In an era of distributed file systems like Ceph, GlusterFS, HadoopFS and Lustre, running cloud servers with DAS no longer means the capacity is dedicated to a single host and application. The only problem is that cloud stacks still only support file and object stores (with the caveat that Ceph does offer block support but is thus far limited to guests with the appropriate installed kernel module or to Qemu VMs running on KVM).
Enter ScaleIO, a stealthy startup that hopes to do for storage what OpenStack and CloudStack have done for computing. SANs are hard to manage and harder yet to scale, so founder and CEO Boaz Palgi says ScaleIO set about building a SAN without the fabric and dedicated hardware, in which local disks in commodity servers are stitched together with software that provides all the features storage pros expect: high availability and performance, shared block volumes and distributed file systems, rich features like snapshots, thin provisioning, disk and node redundancy, self-healing (replace a failed node and it's automatically reincorporated back into the storage grid) and even performance QoS--a topic we explored in depth in Network Computing's February digital issue (registration required).
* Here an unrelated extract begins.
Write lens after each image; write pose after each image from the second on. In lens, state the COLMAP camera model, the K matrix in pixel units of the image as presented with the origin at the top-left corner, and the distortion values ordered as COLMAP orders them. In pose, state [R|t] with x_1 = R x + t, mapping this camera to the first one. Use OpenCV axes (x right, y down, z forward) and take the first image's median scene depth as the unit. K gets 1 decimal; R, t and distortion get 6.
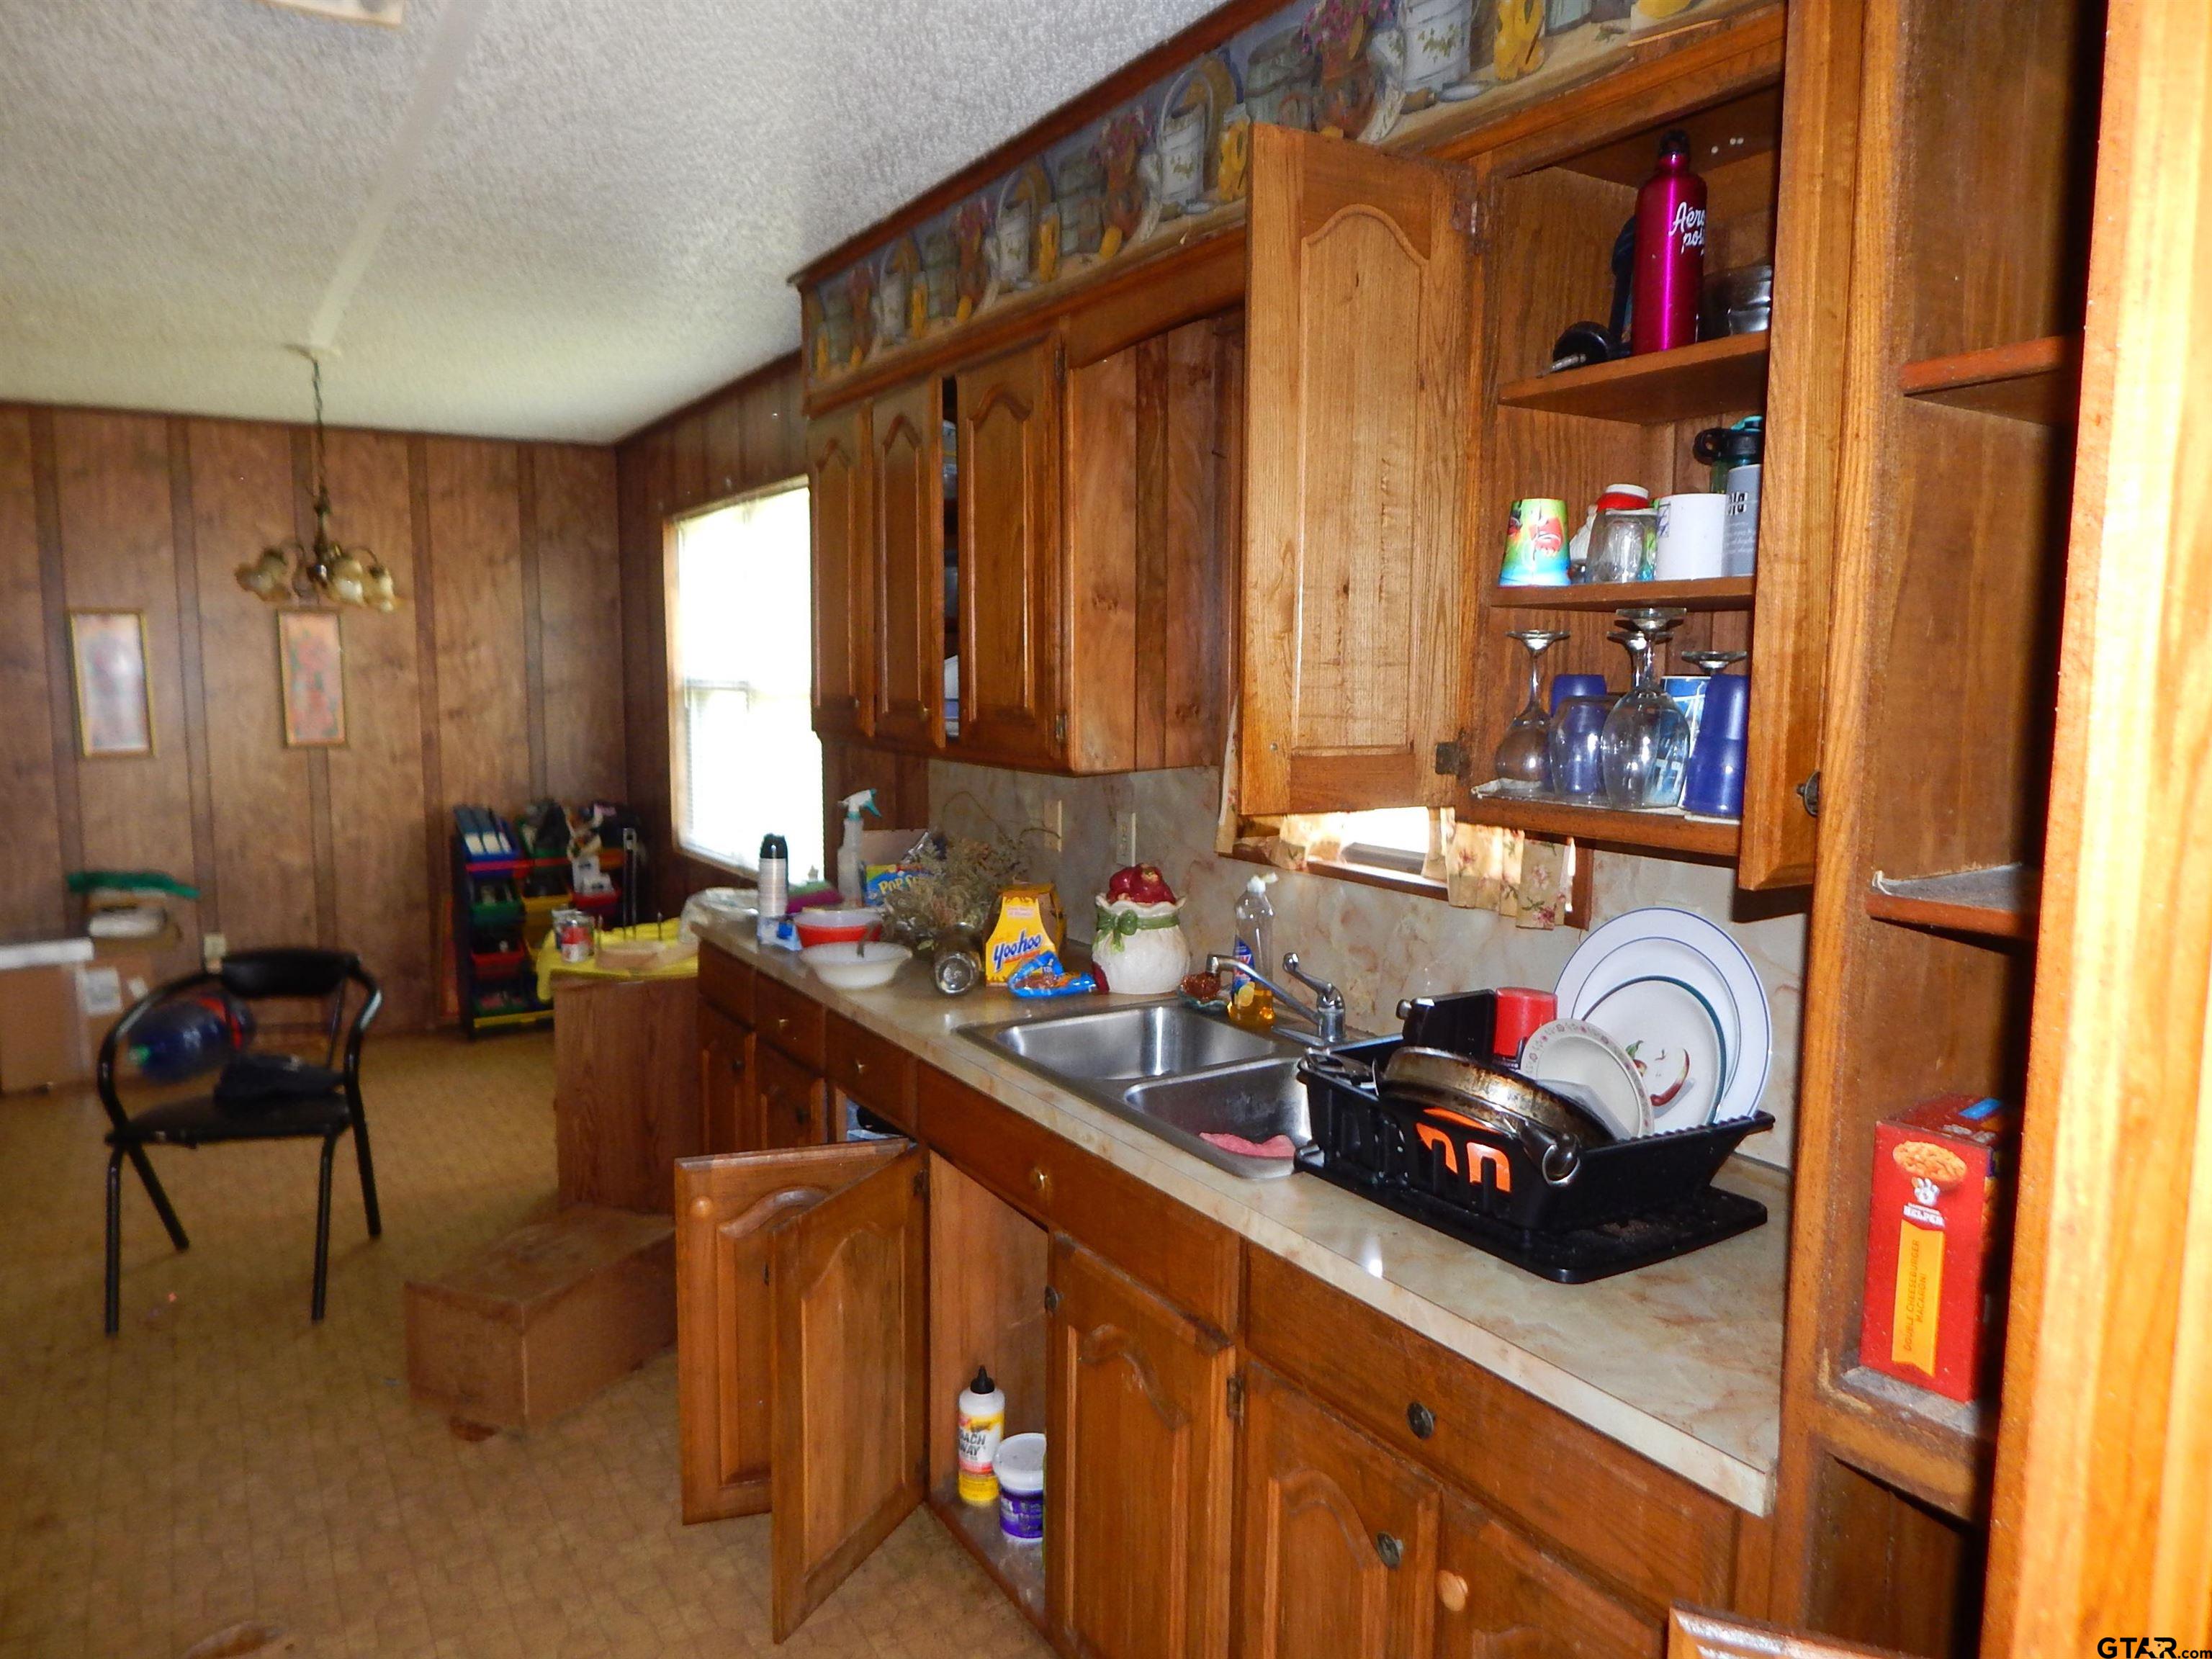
lens RADIAL K [[1451.9, 0, 1119.1], [0, 1451.9, 813.0], [0, 0, 1]] dist [-0.000268, -0.006652]
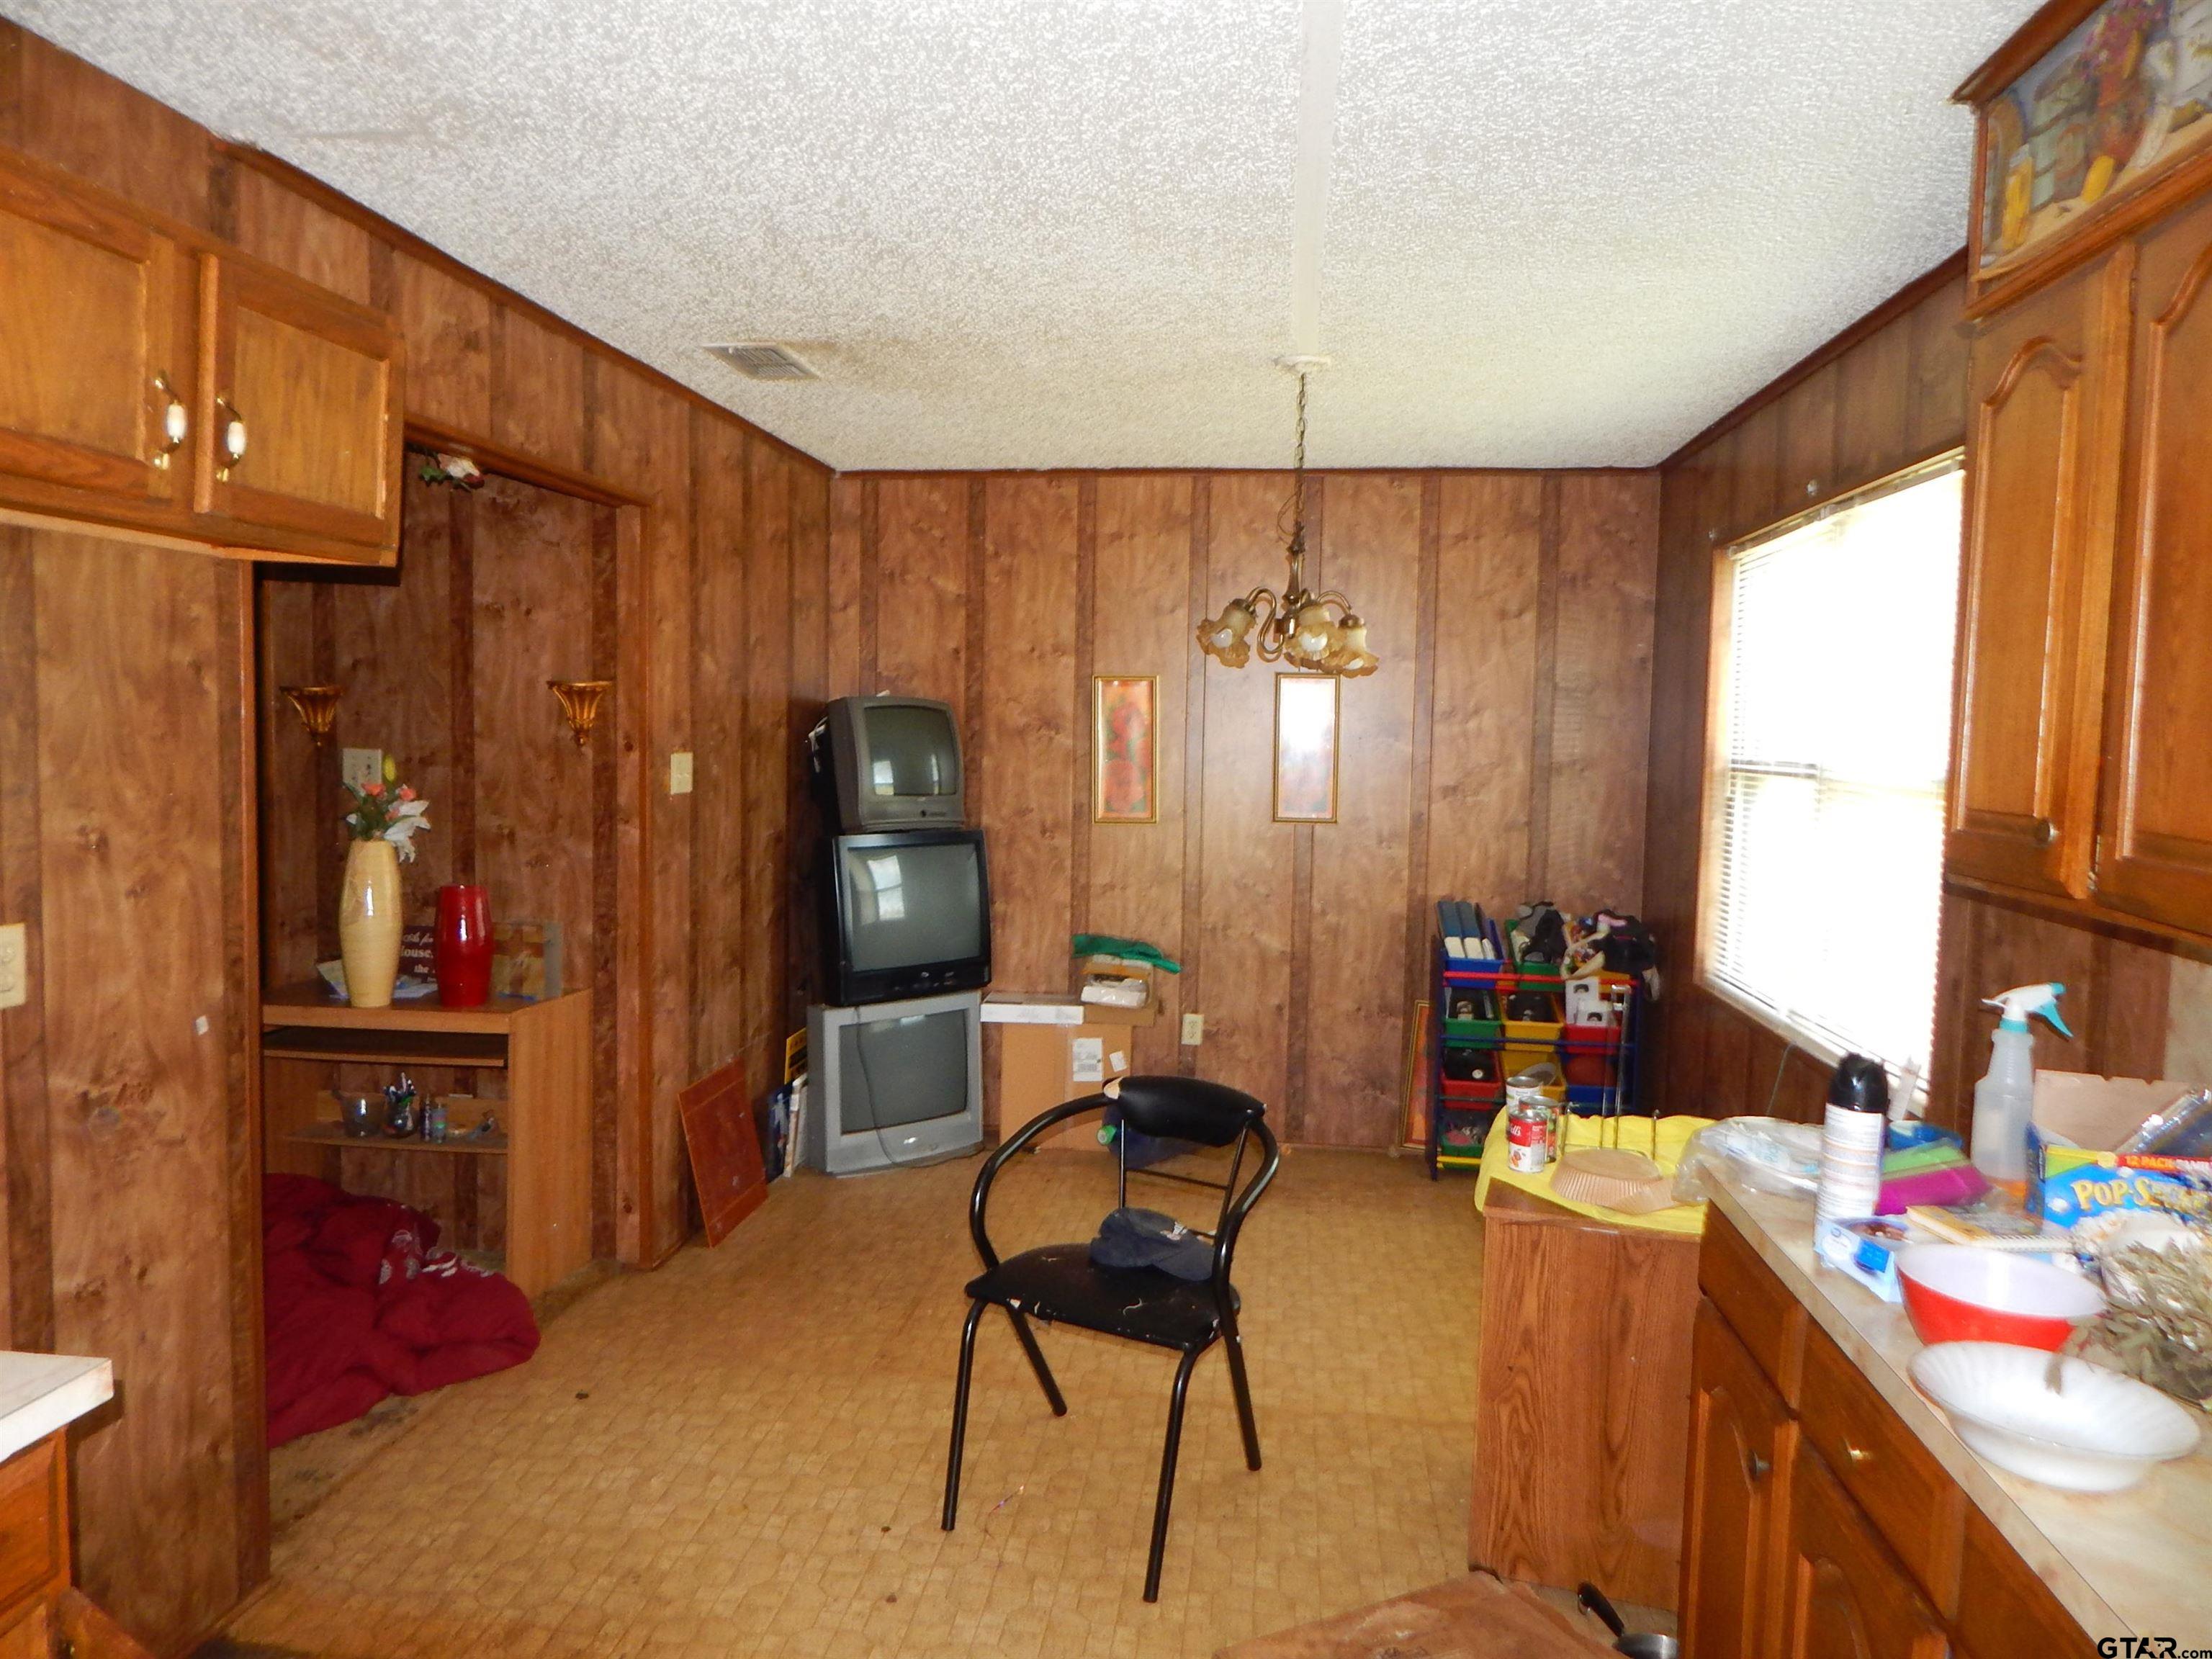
lens RADIAL K [[1451.9, 0, 1119.1], [0, 1451.9, 813.0], [0, 0, 1]] dist [-0.000268, -0.006652]
pose [[0.769358, 0.054313, -0.636504, -0.063649], [-0.083993, 0.996330, -0.016508, -0.027093], [0.633271, 0.066162, 0.771096, 0.228267]]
The idea is simple, says Palgi: to turn local disk into a SAN, accessible by any server in the data center, that's scalable to thousands of systems and where adding capacity is as easy as connecting another server to the ScaleIO "hive mind." ScaleIO SANs can also mix and match solid state and mechanical disks in a couple of ways. The simplest is just building separate HDD and SDD volumes, binding applications to whichever is most appropriate. Alternatively, Palgi says, the software can also use SDDs for caching in native HDD SANs.
It's such a logical concept, one wonder's why it's taken so long. Two words: it's hard. Palgi points out that even AWS, the world's premiere cloud system, maintains a distinction between object (S3) and file (EBS) storage service. And he says building cloud-like block storage is particularly difficult, noting that although all cloud providers offer some sort of object store, "almost no one offers an alternative to EBS." Access to ScaleIO SANs is done through a kernel driver, with ports to Linux and ESX currently available and Windows to come. Palgi says it has even been working with Calxeda to provide support on ARM servers.
IT architectural trends are nothing if not cyclical, oscillating between epochs of extreme centralization and hyper-distribution. Storage, as witnessed by EMC's enormous and sustained success, has been living through an era of consolidation, but one that's come at a high price, as the cost of buying and managing huge storage systems hasn't kept pace with that of disks and flash chips.
Cloud infrastructure is likely the catalyst to swing the architectural pendulum back toward distributed storage systems, where server storage bays don't sit empty, adding capacity isn't a moonshot project, and server admins needn't supplicate before storage gurus every time they need to spin up a new applications.